**TAREFAS DO EXERCÍCIO**
**a.** Diga se cada afirmação concorda com o texto, respondendo sim ou não e citando literalmente as palavras do texto que decidem a questão: (i) Maria Lúcia é doutora em Saúde Coletiva pela UNICAMP; (ii) em 29/05, o Brasil era o país com o maior número oficial de casos no mundo; (iii) o livro resultante da pesquisa de doutorado de Maria Lúcia foi publicado pela Edufscar.
**b.** Com base no texto, responda a cada pergunta em uma linha própria, marcando as respostas como as perguntas:
(i) Por qual instituição Maria Lúcia é sanitarista?
(ii) Quantas mortes registradas no país são mencionadas?
(iii) De quanto foi o prejuízo para o SUS nos últimos anos?
**c.** Transcreva sem alterações o trecho do texto que começa em "Além de sanitarista" e termina em "publicado pela Edufscar.".

+++ TEXTO PARA ANÁLISE +++

A professora e sanitarista Maria Lúcia Teixeira Machado está neste segundo
grupo. Para ela, o relaxamento do isolamento social vem muito antes da hora
indicada por especialistas.
“Isso (o relaxamento no isolamento social) ocorre justamente dias depois no
aumento significativo no número de casos e mortes no país. E, nos últimos dias,
em plena fase ascendente da curva, nos surpreendemos com um cronograma de
flexibilização do isolamento social no Estado e na cidade, a partir de clara
pressão de setores econômicos, ‘esquecendo’ que não há economia depois da
morte”, alerta a professora.
Além de sanitarista pela FIOCRUZ, Maria Lúcia é mestra em Educação pela UFSCar,
doutora em Saúde Coletiva pela UNICAMP e atuou como professora universitária,
inicialmente na UFRJ e desde 1993 na UFSCar. Atualmente ela é associada
sênior. Ela realizou ampla pesquisa no
Doutorado sobre a História da Saúde em São Carlos, que depois foi transformada
no livro “A História da Saúde de São Carlo”, publicado pela Edufscar.
Maria Lúcia ressalta que em função da globalização, da atual facilidade de
deslocamentos nacionais e internacionais e de fatores políticos, ocorreu o
rápido crescimento da COVID-19 em todo o mundo, em pouquíssimos meses a partir
de desde dezembro de 2019. “Considerando que há um significativo fluxo de moradores
de São Carlos para diversas cidades do país, como São Paulo, Rio de Janeiro,
Brasília e exterior, fez todo sentido terem sido tomadas medidas precoces para
a contenção do número de casos. Mas, em seguida, em todo o país (incluindo São
Carlos), gerou um enorme problema ter sido estimulado por autoridades nacionais
o relaxamento do isolamento social muito antes da hora indicada por
especialistas”, reclama ela.
Segundo ela, ainda temos que nos cuidar muito, visto que dos quase 6 milhões de
casos no mundo, o Brasil (dados de 29/05) já é o segundo país com o maior
número oficial de casos (468.338), atrás apenas dos EUA. “Essa semana fomos
considerados o epicentro da epidemia com o maior número diário de mortes no
mundo, chegando a quase 28 mil mortes registradas no país, sem contar a grande
subnotificação de casos e mortes, visto que é muito pequeno o número de testes
realizados, gerando um retrato ainda irreal da situação dramática que vivemos.
E temos perspectiva de agravamento com a interiorização da epidemia e o colapso
do sistema de saúde em algumas cidades/regiões, também decorrente do escasso e
crônico investimento público em saúde em termos de percentual do PIB, agravado
pelo prejuízo de mais de 20 bilhões de reais para o SUS nos últimos anos, após
a emenda do ‘teto de gastos’ (EC-95/2016) ”, comenta.

+++ DADOS FORNECIDOS +++

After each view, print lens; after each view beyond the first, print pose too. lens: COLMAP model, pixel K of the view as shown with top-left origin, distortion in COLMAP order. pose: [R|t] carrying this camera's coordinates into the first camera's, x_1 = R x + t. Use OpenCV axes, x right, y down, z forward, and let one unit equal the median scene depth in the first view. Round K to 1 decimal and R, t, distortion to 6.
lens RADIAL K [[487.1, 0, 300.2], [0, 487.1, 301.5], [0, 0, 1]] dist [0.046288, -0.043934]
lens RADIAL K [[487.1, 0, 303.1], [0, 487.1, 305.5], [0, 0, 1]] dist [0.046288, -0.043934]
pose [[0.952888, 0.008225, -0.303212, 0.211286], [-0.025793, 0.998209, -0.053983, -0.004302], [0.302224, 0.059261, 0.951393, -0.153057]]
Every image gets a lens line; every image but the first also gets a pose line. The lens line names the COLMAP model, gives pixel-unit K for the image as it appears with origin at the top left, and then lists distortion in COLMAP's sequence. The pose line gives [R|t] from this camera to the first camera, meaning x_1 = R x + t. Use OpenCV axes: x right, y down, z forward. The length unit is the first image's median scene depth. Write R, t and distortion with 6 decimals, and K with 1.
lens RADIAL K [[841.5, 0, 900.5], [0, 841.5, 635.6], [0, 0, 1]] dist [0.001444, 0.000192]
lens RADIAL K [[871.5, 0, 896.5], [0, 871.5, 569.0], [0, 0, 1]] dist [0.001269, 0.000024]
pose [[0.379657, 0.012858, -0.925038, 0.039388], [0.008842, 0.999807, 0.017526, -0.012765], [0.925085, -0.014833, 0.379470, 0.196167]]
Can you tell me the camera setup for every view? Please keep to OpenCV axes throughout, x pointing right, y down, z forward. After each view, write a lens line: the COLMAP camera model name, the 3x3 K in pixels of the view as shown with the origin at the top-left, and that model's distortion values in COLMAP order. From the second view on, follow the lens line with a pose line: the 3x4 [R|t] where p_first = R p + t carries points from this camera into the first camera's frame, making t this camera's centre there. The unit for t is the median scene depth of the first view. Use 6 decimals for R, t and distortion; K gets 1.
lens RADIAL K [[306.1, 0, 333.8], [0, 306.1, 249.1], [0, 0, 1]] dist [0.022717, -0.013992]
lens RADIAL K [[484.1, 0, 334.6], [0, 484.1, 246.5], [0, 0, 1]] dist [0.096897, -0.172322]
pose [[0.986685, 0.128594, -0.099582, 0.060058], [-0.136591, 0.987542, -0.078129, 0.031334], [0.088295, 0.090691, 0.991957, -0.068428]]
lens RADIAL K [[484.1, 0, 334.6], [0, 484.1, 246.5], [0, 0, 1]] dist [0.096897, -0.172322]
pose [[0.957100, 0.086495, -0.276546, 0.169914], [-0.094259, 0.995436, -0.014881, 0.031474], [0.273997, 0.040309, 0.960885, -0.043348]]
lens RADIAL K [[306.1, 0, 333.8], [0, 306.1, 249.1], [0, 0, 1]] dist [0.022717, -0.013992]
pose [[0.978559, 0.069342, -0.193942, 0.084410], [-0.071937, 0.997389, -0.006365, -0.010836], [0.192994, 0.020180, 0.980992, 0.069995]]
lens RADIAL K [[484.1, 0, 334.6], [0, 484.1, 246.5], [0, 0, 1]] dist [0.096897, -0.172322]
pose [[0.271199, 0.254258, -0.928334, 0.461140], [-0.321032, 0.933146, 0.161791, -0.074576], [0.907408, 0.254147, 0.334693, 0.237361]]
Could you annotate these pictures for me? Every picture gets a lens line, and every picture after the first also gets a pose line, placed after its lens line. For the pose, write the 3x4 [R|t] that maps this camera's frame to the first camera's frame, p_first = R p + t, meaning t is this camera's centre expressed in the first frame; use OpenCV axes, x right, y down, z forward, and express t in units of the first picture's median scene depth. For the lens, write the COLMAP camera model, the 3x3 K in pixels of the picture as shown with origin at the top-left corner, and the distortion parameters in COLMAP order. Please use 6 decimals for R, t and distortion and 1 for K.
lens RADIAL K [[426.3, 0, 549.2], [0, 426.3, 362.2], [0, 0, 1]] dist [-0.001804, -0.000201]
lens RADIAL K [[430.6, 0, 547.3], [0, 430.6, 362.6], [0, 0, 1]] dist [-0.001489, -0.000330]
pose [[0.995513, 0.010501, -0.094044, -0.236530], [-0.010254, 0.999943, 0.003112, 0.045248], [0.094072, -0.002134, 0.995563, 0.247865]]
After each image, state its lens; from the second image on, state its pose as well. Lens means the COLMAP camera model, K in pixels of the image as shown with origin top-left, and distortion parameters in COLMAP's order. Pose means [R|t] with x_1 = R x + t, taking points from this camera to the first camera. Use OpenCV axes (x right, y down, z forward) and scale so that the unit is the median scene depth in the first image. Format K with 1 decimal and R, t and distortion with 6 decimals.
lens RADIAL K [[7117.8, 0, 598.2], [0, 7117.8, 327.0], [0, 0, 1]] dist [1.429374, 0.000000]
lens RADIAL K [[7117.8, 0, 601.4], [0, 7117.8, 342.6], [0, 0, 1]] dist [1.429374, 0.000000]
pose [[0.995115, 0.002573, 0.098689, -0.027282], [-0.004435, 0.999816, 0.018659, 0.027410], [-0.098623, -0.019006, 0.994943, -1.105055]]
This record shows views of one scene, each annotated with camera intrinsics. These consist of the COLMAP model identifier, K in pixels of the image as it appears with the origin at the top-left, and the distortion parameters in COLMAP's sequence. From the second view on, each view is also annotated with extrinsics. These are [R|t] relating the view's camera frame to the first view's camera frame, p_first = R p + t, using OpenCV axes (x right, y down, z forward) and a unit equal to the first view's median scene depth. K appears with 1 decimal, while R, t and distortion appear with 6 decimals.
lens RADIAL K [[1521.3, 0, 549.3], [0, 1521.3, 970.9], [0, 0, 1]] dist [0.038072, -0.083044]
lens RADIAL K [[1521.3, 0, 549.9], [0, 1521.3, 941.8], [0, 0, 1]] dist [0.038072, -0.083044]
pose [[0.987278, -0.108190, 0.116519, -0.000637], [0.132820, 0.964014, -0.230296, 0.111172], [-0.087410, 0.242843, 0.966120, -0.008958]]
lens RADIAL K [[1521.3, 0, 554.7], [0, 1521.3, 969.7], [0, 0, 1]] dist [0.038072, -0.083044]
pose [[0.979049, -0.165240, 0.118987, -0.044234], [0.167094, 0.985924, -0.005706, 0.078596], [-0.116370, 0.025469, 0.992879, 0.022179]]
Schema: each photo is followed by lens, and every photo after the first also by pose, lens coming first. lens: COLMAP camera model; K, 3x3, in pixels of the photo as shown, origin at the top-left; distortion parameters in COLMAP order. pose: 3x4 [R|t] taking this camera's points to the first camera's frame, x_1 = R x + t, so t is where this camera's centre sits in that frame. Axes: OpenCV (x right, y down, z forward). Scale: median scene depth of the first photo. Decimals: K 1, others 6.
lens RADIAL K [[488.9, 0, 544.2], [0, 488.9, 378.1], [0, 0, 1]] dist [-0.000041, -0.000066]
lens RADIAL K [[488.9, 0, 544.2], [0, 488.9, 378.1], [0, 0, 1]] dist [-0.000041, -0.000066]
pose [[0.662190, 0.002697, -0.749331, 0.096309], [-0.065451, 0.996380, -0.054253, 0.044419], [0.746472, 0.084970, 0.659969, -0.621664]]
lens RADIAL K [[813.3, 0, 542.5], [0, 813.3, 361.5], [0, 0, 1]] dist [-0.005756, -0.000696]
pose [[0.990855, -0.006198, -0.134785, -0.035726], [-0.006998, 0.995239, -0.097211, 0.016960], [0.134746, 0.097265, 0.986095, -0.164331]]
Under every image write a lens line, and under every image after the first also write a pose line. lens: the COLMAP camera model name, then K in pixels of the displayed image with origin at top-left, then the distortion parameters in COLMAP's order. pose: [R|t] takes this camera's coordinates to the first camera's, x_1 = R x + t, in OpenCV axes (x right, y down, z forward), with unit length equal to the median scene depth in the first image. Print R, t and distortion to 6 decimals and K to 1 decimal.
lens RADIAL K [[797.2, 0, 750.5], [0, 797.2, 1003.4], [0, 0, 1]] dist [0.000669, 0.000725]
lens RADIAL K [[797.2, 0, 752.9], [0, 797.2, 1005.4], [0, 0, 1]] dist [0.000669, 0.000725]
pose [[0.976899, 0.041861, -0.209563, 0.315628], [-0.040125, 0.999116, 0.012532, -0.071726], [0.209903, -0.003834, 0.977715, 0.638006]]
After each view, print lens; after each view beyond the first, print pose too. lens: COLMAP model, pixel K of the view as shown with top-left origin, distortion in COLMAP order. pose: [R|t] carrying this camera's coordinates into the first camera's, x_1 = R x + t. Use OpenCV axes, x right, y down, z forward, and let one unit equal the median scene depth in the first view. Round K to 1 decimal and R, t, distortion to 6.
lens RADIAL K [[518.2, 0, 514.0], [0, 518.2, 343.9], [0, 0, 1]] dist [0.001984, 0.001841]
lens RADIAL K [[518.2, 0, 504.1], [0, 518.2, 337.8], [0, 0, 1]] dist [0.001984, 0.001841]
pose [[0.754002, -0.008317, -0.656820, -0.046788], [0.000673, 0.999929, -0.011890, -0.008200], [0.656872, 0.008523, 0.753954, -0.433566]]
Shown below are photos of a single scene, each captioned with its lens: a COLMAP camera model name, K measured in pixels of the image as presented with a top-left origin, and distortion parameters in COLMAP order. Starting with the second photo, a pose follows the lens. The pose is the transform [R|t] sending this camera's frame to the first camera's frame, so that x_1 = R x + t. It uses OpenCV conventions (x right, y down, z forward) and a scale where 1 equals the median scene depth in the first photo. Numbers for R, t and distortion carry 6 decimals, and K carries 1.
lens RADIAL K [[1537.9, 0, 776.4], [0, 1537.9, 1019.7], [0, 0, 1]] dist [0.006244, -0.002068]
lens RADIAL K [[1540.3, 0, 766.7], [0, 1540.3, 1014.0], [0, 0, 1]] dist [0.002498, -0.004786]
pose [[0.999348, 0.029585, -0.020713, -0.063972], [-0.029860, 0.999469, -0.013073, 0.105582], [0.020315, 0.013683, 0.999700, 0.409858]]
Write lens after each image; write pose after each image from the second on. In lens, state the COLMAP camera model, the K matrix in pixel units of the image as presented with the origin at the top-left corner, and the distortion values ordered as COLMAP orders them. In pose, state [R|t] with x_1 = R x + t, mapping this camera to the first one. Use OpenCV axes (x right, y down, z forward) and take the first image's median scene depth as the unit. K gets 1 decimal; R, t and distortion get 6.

+++

**RESPOSTAS**
**a.**
(i) Sim: "doutora em Saúde Coletiva pela UNICAMP".
(ii) Não: "o Brasil (dados de 29/05) já é o segundo país com o maior número oficial de casos (468.338), atrás apenas dos EUA".
(iii) Sim: "publicado pela Edufscar".

**b.**
(i) Pela FIOCRUZ.
(ii) Quase 28 mil mortes.
(iii) Mais de 20 bilhões de reais.

**c.**
Além de sanitarista pela FIOCRUZ, Maria Lúcia é mestra em Educação pela UFSCar,
doutora em Saúde Coletiva pela UNICAMP e atuou como professora universitária,
inicialmente na UFRJ e desde 1993 na UFSCar. Atualmente ela é associada
sênior. Ela realizou ampla pesquisa no
Doutorado sobre a História da Saúde em São Carlos, que depois foi transformada
no livro “A História da Saúde de São Carlo”, publicado pela Edufscar.